Le village englouti de Rosa Lobato de Faria, publié en 1999, met en scène les personnages d’un village de l’Alentejo qui va être submergé au profit d’un barrage, histoire qui n’est pas sans rappeler celle de Luz, village englouti dont les habitants ont été déplacés dans un lieu voisin fait de nouvelles maisons modernes et sans âme.
Et c’est justement ce à quoi vont se trouver confrontés chacun des personnages de ce magnifique roman, la perte de leur identité, de leurs repères, de leur histoire, des légendes qui ont traversé les siècles et donné du caractère à ce village qu’ils ne se décident pas à quitter. Que ce soit Filomena, élevée en France, qui a décidé de vivre les derniers jours du village dans la maison de ses ancêtres. Que ce soit Sebastiana, 93 ans, qui connaît les histoires de tout le monde tout autant que les légendes qu’elle transmet à Filomena pour qu’elles se perpétuent quand elle ne sera plus là. Que ce soit Ivo, professeur à la retraite, qui embauche Filomena pour ordonner sa bibliothèque et dont il s’éprend. Ou les trois sœurs Branco, sorties tout droit de Tchekhov, unies par un secret et par un homme qui les a toutes possédées différemment. Ou encore Pedro, le fils d’une des Branco, qui est à lui seul un poème par ses rêves et sa soif d’apprendre.

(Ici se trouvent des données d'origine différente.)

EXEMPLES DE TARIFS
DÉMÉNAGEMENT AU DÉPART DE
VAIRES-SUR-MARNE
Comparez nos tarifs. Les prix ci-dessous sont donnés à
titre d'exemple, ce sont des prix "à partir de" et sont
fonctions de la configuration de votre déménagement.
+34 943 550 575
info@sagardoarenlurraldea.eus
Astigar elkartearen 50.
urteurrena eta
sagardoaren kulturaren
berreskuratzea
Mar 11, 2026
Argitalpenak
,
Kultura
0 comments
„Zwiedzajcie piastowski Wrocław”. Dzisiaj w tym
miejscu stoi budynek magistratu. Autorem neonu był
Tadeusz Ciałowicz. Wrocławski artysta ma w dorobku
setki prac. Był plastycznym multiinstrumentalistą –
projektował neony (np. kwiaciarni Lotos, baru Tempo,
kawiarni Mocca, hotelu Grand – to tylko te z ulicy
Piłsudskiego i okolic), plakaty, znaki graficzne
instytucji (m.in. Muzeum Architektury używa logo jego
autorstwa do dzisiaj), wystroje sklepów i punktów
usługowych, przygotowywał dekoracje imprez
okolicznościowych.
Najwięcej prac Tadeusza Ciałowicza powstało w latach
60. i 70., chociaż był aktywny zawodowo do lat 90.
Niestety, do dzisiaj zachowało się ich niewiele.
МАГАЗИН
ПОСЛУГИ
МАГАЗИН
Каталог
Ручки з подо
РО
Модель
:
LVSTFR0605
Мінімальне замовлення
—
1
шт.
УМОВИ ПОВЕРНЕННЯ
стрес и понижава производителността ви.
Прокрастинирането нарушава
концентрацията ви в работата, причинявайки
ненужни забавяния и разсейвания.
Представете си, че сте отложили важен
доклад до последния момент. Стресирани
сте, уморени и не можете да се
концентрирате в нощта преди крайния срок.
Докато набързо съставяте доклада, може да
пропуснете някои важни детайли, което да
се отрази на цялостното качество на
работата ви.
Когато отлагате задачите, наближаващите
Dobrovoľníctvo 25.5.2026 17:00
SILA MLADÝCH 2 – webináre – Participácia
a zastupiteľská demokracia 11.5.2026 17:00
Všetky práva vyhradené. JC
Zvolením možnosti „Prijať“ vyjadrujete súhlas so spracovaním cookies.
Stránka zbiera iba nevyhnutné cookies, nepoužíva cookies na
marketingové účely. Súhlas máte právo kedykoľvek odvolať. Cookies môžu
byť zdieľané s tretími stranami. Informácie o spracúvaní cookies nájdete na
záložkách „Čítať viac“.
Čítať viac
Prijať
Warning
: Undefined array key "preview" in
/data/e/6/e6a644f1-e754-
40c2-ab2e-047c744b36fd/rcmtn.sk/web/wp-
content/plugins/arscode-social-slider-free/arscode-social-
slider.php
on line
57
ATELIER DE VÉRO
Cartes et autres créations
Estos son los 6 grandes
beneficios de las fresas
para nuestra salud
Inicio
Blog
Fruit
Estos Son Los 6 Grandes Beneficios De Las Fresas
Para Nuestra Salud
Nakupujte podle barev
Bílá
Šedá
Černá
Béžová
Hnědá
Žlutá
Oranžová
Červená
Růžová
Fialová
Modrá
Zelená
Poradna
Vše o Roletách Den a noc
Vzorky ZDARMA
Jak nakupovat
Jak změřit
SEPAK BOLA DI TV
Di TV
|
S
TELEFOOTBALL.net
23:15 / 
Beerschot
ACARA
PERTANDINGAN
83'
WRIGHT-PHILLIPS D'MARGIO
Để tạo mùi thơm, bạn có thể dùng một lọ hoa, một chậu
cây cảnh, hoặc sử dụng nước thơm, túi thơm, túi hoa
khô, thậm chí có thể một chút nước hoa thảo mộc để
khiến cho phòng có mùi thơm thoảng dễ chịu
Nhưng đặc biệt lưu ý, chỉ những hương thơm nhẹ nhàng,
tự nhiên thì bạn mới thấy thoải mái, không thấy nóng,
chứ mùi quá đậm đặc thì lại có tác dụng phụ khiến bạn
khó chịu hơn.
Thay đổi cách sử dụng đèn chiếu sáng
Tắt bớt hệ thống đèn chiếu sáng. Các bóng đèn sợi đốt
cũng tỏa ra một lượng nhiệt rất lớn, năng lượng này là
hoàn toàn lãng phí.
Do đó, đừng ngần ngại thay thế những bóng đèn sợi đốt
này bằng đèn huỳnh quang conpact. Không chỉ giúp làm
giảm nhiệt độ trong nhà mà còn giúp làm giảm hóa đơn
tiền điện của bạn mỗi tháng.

Autour d’eux gravitent d’autres personnages qui attendent de nouvelles maisons et le dernier moment pour partir tandis que se jouent au quotidien des drames de grande ou de moindre importance au fil de l’eau, source de toutes les légendes, de vie comme de mort, et surtout de toutes les passions.
Un roman qui vous prend dès la première ligne et jusqu’au dénouement alors que des narrateurs viennent à tour de rôle raconter un peu d’eux et beaucoup de ce village qu’ils aiment et auquel ils tiennent. Le roman d’une femme qui savait raconter.